* [TASKS FOR THIS EXERCISE]:
1. The passage on decentralisation below describes several conclusions that existing research has reached about decentralisation and economic growth. List each of them.
2. Write the next part of the passage on decentralisation below, starting right after its final sentence about the "unfunded mandate".
---- EXCERPT PROVIDED
Power without resources can be a curse rather than a blessing. When governments decentralise, both matter.
Over the last five decades, the Regional Authority Index shows that 52 of 81 countries boosted regional powers and responsibilities. Regional and local government expenditures have also risen in recent decades to reach 40% of total government expenditure across the OECD. It is hard to overestimate the importance of subnational governments in delivering key public services and infrastructure.
More or better decentralisation?
In theory, decentralisation can, among other things, increase the efficiency of public service delivery, spur policy innovation and promote local democracy and accountability. All of these elements lead to higher rates of growth. Yet decentralising may not yield better economic performance. Existing research has shown mixed results. While some studies find that more decentralisation leads to higher economic growth, other research concludes the opposite, while the rest finds no relationship at all. This suggests that context and design are all important.
Capturing the quality of decentralisation
Measuring decentralisation is complex. Our latest paper takes a novel approach and finds that in many cases new powers for subnational governments have not been accompanied by the resources to deliver. This situation is referred to as an “unfunded mandate”.
--------
---- PROVIDED DATA
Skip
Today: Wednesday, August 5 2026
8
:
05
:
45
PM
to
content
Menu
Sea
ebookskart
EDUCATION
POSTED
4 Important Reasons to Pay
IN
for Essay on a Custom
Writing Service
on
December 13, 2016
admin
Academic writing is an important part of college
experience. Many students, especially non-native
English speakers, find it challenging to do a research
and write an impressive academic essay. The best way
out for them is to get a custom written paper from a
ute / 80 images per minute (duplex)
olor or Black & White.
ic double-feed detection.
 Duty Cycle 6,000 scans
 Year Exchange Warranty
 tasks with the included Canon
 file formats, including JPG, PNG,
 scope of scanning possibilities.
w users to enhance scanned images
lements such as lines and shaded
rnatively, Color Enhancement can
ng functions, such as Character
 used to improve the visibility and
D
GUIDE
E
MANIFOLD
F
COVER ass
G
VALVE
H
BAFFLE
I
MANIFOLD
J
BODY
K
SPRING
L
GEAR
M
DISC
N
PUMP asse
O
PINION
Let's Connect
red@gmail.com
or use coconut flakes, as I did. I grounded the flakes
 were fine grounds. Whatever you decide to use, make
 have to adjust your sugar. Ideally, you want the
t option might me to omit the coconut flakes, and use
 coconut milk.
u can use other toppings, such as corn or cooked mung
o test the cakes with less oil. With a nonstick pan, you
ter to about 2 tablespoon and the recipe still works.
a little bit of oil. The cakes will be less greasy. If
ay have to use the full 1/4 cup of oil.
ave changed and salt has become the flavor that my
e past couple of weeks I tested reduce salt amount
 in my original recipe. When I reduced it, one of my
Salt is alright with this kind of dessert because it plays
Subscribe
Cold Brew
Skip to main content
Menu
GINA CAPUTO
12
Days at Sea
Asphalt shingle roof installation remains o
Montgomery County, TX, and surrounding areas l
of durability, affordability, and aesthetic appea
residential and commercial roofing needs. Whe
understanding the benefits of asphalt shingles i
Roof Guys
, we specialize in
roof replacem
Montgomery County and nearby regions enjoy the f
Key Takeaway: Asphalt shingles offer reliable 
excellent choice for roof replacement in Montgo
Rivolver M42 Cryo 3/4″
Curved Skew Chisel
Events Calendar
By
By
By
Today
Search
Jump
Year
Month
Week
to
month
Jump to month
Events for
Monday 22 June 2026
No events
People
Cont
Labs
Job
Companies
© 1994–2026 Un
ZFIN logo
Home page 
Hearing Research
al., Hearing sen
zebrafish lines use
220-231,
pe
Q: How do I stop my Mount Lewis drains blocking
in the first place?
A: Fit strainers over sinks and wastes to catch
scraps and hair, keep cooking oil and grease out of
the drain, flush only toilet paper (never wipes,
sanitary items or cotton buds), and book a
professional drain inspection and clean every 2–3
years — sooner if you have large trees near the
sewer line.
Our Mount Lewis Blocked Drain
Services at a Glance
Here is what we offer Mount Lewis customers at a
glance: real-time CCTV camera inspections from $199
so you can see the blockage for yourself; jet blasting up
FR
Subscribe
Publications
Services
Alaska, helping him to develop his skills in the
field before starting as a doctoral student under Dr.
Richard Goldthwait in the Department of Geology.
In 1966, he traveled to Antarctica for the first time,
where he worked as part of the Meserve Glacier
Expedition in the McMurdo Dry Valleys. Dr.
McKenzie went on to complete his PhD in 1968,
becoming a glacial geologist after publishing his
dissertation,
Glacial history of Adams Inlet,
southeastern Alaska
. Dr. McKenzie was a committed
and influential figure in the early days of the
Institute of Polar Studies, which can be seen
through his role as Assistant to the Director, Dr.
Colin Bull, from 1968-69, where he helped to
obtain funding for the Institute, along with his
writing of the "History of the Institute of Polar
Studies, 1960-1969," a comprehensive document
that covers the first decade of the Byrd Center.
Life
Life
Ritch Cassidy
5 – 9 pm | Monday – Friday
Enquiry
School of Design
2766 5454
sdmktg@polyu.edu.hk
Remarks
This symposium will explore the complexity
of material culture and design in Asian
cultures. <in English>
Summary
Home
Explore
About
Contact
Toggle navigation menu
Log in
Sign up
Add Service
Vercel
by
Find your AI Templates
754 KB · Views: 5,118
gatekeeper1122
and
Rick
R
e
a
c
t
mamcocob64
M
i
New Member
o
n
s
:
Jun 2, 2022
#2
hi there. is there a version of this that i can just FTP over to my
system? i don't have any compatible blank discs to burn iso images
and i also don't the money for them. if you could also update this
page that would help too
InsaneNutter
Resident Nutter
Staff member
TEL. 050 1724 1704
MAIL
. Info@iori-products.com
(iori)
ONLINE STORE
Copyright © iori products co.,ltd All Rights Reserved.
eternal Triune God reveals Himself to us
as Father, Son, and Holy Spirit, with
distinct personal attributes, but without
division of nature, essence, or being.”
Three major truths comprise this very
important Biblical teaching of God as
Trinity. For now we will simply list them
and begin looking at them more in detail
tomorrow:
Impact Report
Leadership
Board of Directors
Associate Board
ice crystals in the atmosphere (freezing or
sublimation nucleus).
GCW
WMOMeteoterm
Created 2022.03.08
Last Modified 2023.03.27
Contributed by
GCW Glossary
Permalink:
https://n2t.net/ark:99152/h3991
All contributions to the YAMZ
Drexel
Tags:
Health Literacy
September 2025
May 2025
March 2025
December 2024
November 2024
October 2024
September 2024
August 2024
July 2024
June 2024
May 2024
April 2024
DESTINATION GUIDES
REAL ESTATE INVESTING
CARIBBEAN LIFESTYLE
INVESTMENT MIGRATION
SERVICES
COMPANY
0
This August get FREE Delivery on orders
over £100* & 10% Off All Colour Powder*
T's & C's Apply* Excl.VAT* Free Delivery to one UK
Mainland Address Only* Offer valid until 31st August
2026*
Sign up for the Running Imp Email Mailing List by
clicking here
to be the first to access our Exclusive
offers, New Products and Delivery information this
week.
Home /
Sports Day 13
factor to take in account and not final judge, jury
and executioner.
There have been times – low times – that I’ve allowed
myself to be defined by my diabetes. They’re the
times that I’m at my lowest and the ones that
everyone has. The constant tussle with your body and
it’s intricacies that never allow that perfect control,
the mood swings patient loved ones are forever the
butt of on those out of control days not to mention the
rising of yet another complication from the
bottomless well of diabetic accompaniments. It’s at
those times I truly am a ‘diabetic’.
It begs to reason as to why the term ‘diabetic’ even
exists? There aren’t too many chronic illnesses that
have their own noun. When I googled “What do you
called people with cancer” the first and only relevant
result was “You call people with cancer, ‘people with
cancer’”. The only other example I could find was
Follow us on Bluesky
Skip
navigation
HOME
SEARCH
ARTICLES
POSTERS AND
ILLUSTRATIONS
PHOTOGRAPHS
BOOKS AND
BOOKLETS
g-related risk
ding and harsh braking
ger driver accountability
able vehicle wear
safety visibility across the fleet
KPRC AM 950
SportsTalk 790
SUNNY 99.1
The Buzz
--------
* [RESPONSES TO THE TASKS]:
1.
- More decentralisation leads to higher economic growth.
- More decentralisation leads to lower economic growth.
- There is no relationship between decentralisation and economic growth.

2.
Like a tennis player cannot play without a suitable racket, subnational governments cannot fulfil their responsibilities or functions if they are not accompanied with the sufficient and adequate funding.
Andrés Rodríguez-Pose and Miquel Vidal-Bover
Does “finance follow function” in the OECD?
Using a dataset covering 518 OECD regions over the 1997-2018 period, we compare fiscal decentralisation at the regional level and political decentralisation and calculate the mismatch between the two as a proxy for unfunded mandates.
The map below shows no clear geographical pattern, but a greater tendency towards unfunded mandates at the regional level in centralised countries (e.g. France, the Netherlands, New Zealand, Poland, Slovakia), despite their existence in some regions in highly decentralised ones (e.g. Germany, Spain). Second, unfunded mandates are more prevalent in regions with relatively lower GDP per capita (e.g., Colombia, Poland), apart from Germany. Finally, unfunded mandates seem to be more widespread in OECD European and Latin American countries than in Northern American and Australasian ones.
Unfunded mandates in regions around the world

Unfunded mandates lie behind lower economic growth
We can also show that unfunded mandates have a negative, robust, and statistically significant impact on economic growth. It also shows that these losses may exceed any benefits from devolving powers to lower tiers of government.
We must therefore be cautious in calling for more decentralisation as a route to growth. This study, the first to offer a quantitative measure of unfunded mandates, indicates that in countries that seek to decentralise, it is better –not more– decentralisation that should be pursued. This is in line with OECD guidelines on how to make decentralisation work.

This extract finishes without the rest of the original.